I’ve had several issues with PSOD on ESX hosts during SRM tests. This will have nothing to do with the PSOD or SRM at all but with my attempts to deal with VMware support.
I attempted to execute `vm-support` script to gather the logs while opening a support case with VMware. I noticed I wasn’t able to actually finish the script, it would create the directory and hang after collecting 28k of data. `ps` output showed two incidences of support scripts running and in an Uninterruptable Sleep state (STAT code D). Also in a zombie state was ‘modprobe usb-storage’ and ‘find /proc -type f’.
Hardware is IBM HS21XM Blades. I have quite a few of these blades, of slightly different hardware models, in use. I found that every single one of the blades in one particular chassis exhibited the same behavior. Fortunately, this chassis is not in my production data center. I updated firmware and BIOS on all of the blades with no change. I also disabled the onboard USB storage device, again with no change.

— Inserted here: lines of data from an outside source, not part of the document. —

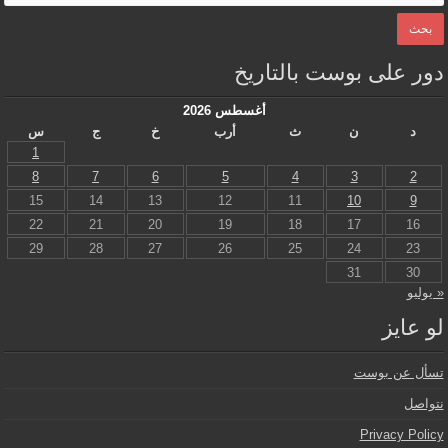
دور على بوست بالتاريخ
أغسطس 2026
د
ن
ث
أرب
خ
ج
س
1
8
7
6
5
4
3
2
15
14
13
12
11
10
9
22
21
20
19
18
17
16
29
28
27
26
25
24
23
31
30
« يوليو
لو عايز
تسأل عن بوست
نتواصل
Privacy Policy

Going back to software, I started looking at the collection of zombie processes for clues. The modprobe process was zombied on all of my hosts. The find process consistently hung when attempting to execute `vm-support`. Reading the code on the support script I could see were it was collection files in /proc, this makes perfect sense. Turning towards USB, I chased down the usb-storage module and attempted to blacklist the module by creating /etc/modprobe.d/blacklist and making the blacklist entry. After reboot I found this is no longer a valid configuration, at least not in ESX. Some research turned up the gem that allowed me to not load the usb-storage module, entering the following at the end of /etc/modules.conf:
install usb-storage /bin/true
Reboot proved that this successfully blacklisted loading of the module. At this point I manually ran a `find` command in /proc and did not hang. Executing `vm-support` performed collection as expected.
Now, troubleshooting the PSOD remains but at least I have logs.
Initially VMware was suggesting this might be due to IRQ sharing as noted this a KB article. I noted that there was no large difference in the interrupt requests between cpu0 and any of the others. I did not remove reference to usb-uhci and am not experiencing any further issues.